I used to have 3 basset hounds, but I'm a big fan of my new pup. Less slobber, less shedding, but with the same hound attitude. Spoiler for size.
Then we would never pants. What man EVER likes wearing pants? Women call it "Parading around in our underwear ". No parade. Just not wearing pants. The way the Baby Jesus made us.
Basset Hounds are my favourite. I think it's the howl I love most of all, but I've loved them since Flash. And for such short legs, they can run like sonsabitches when they have to.
Where I live, summer is damn near year round. We have shittastic bitter cold, then we have heat. Ugh.
His name is Oliver and, nope, thats it. His face is a little "older" looking, but he won't get any bigger. He's on a strict diet and he gets plenty of exercise to make sure he doesnt gain too much weight. There is nothing worse for their health than being overweight. I also lucked out as he is quite passive for a mini-dachshund. Hardly barks, is beyond friendly to everyone, and isn't food or toy aggressive. His only drawback, if you start playing fetch with his ball, he will pester you for hours to continue.
From a conversation with a friend upon seeing her ex-boyfriend upload pictures to Facebook of him wearing a shirt that said "I <3 Squirters"
I had an English Springer Spaniel growing up. That dog was awesome, definitely not for people who don't want an energetic animal. I really want a dog but the current work situation just makes it impossible. Too bad because I have a big yard. I think when I get out of the Air Force I'm going to adopt a former police or military dog. Those animals have seen some shit and deserve a good home, plus they are already extremely well trained.
Two things: 'Reckless' by Bryan Adams is a fucking great album. I haven't listened to it in about 20 years, but man, it really holds up. Makeup. Wow, there's a girl that lives in my building I talk to in passing. Certainly a good looking girl, but I'm sitting there last night, in pants, waiting to go dinner, and I decide to go on the roof for a smoke. Holy fucking shit. She was up there all dressed up for a night out. Drop. Dead. Gorgeous. Or maybe it's because I haven't been laid in ages, could be that too.
Its funny, my buddy is getting married at the end of the month and yesterday he sent me a text saying so and so will hook up with me.
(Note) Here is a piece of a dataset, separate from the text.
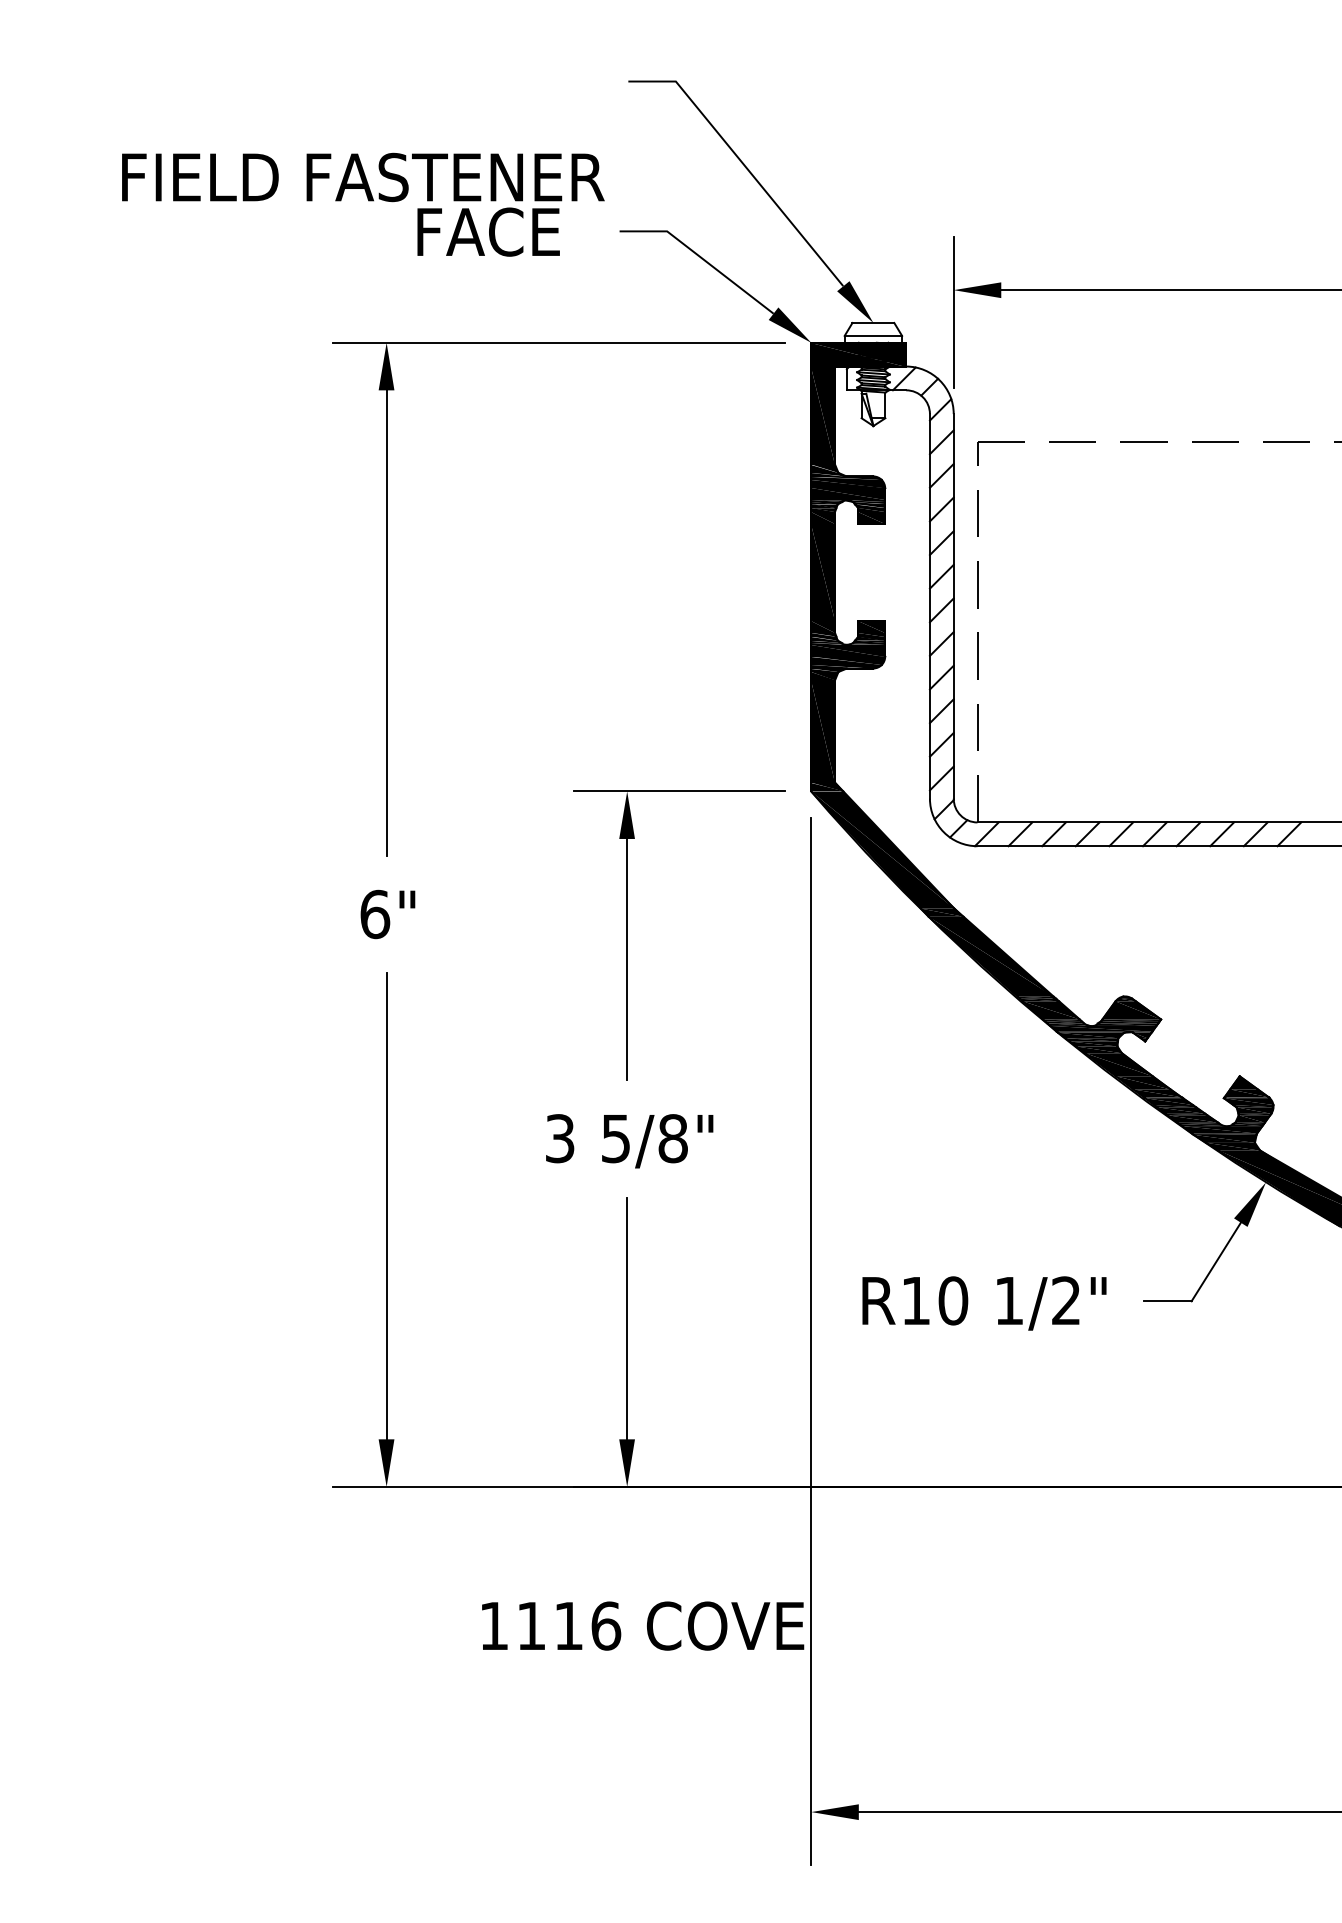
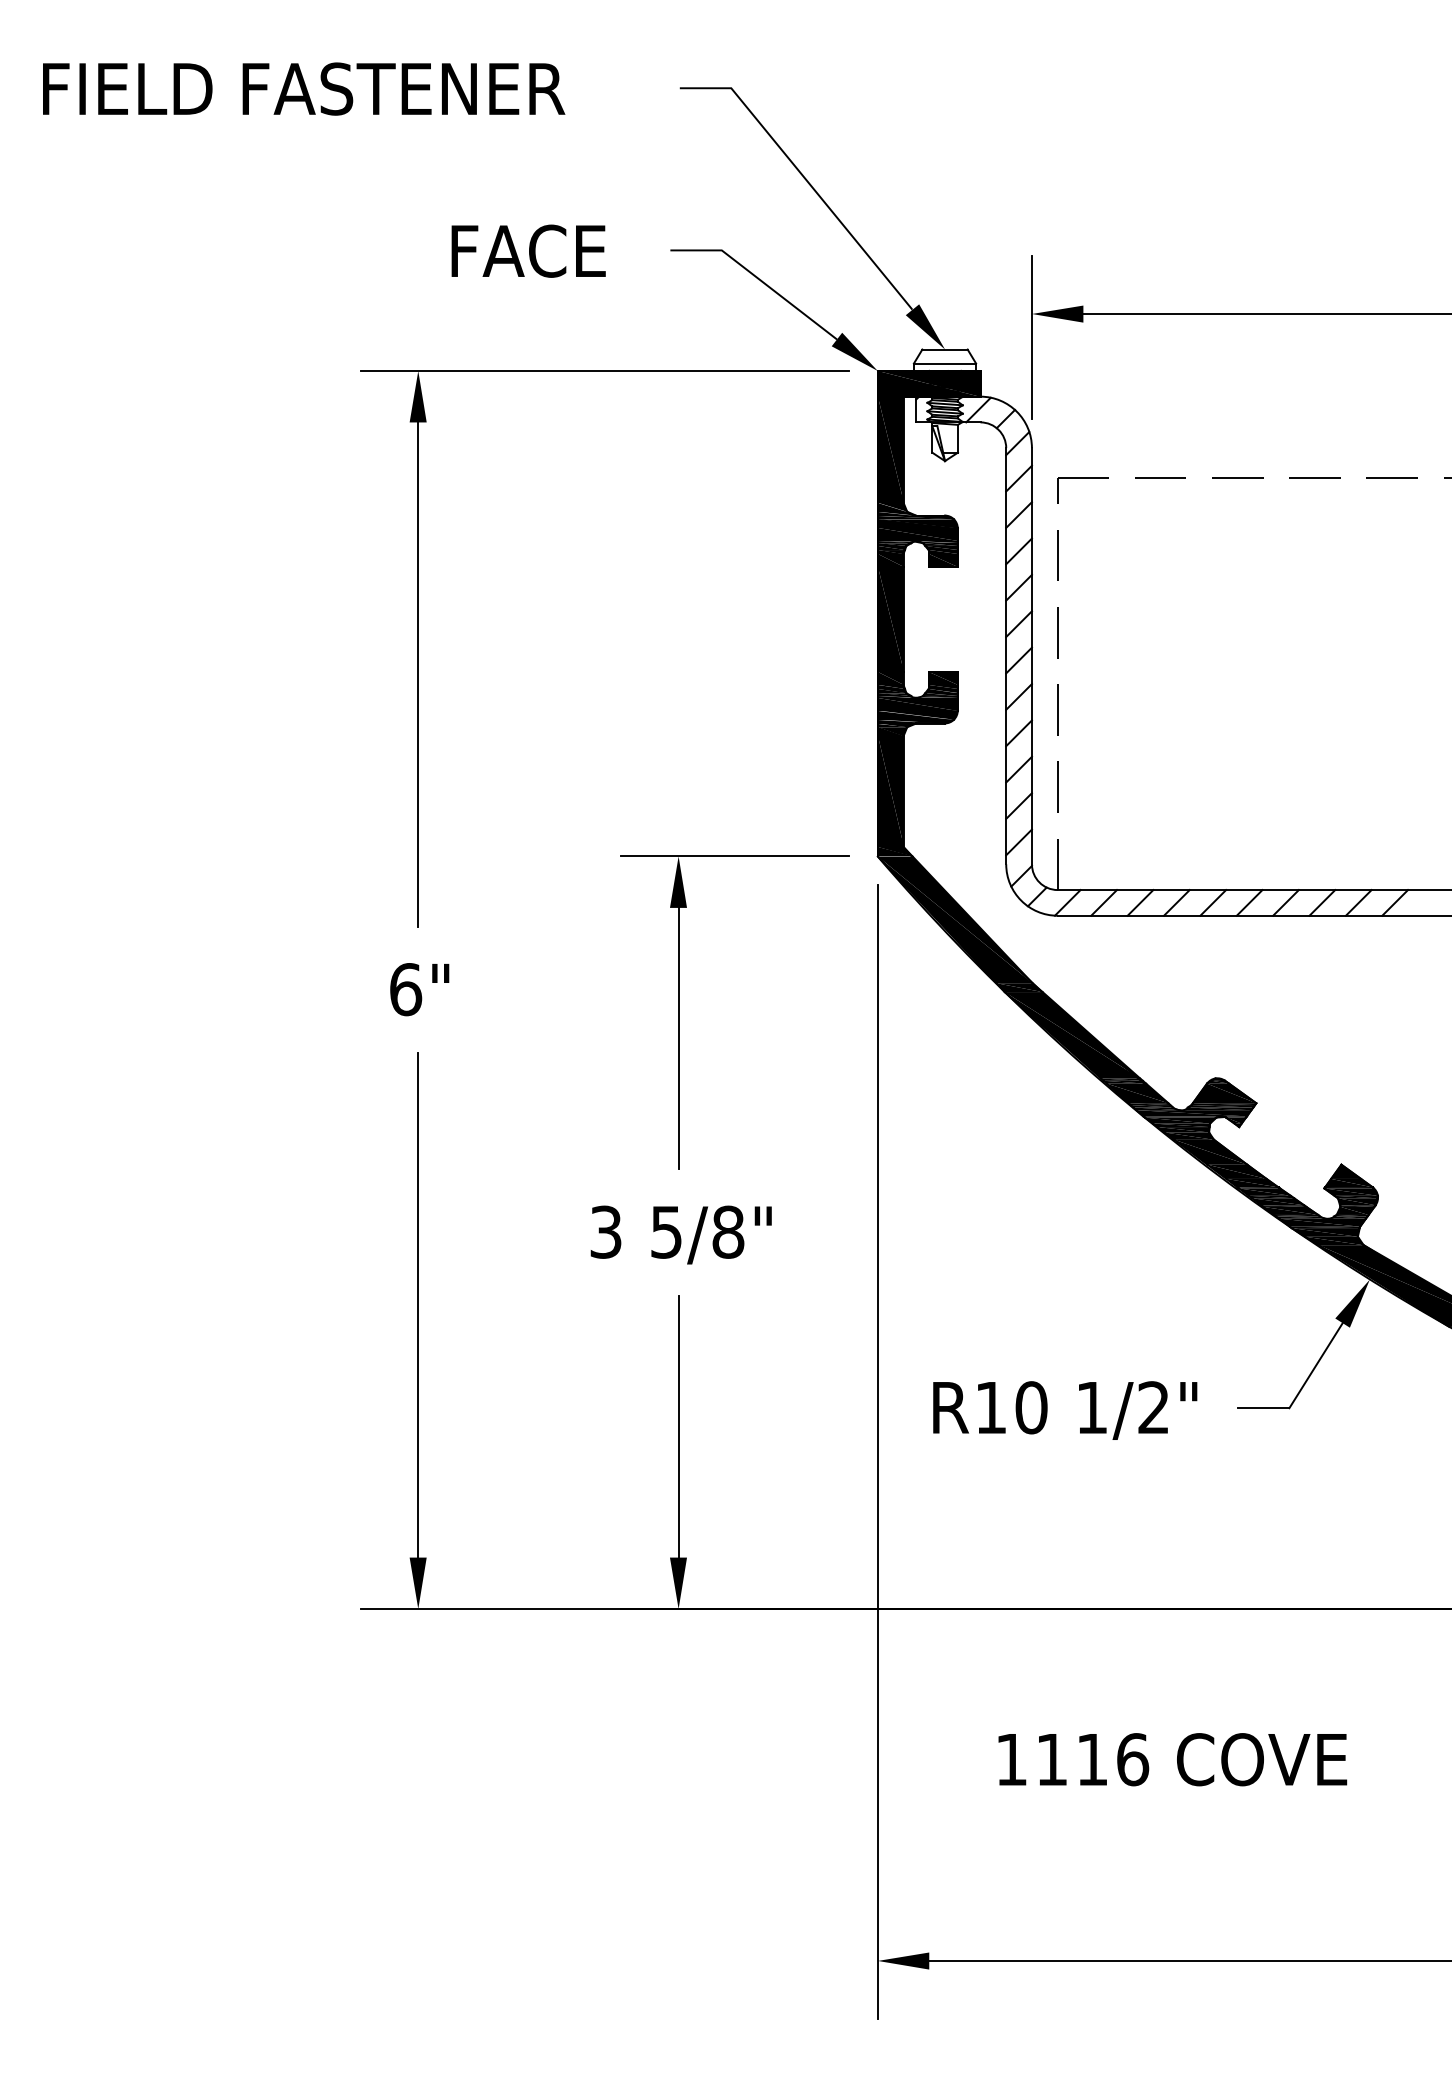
text: (363, 176) -> (304, 88), moved
text: (642, 1625) -> (1172, 1759), moved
I asked him how he knew that, he said he asked her. Good friend, making sure I get some at his wedding.
I'm late to the cute dog party. Here is how my dog spends most of his hours. Sometimes I wish I was a dog. And by the way, my dog could kick all of y'alls dogs butts.
That's what my father-in-law has. A bullet-proof retard English Springer named Riley who can drink beer and has the strength of a freight locomotive. It doesn't help he's insanely happy and spears you upon first sight.
What I've learned from this place is that I'll know I've found the one when I want to fuck her even when she is on a heavy flow period. It's not true love otherwise.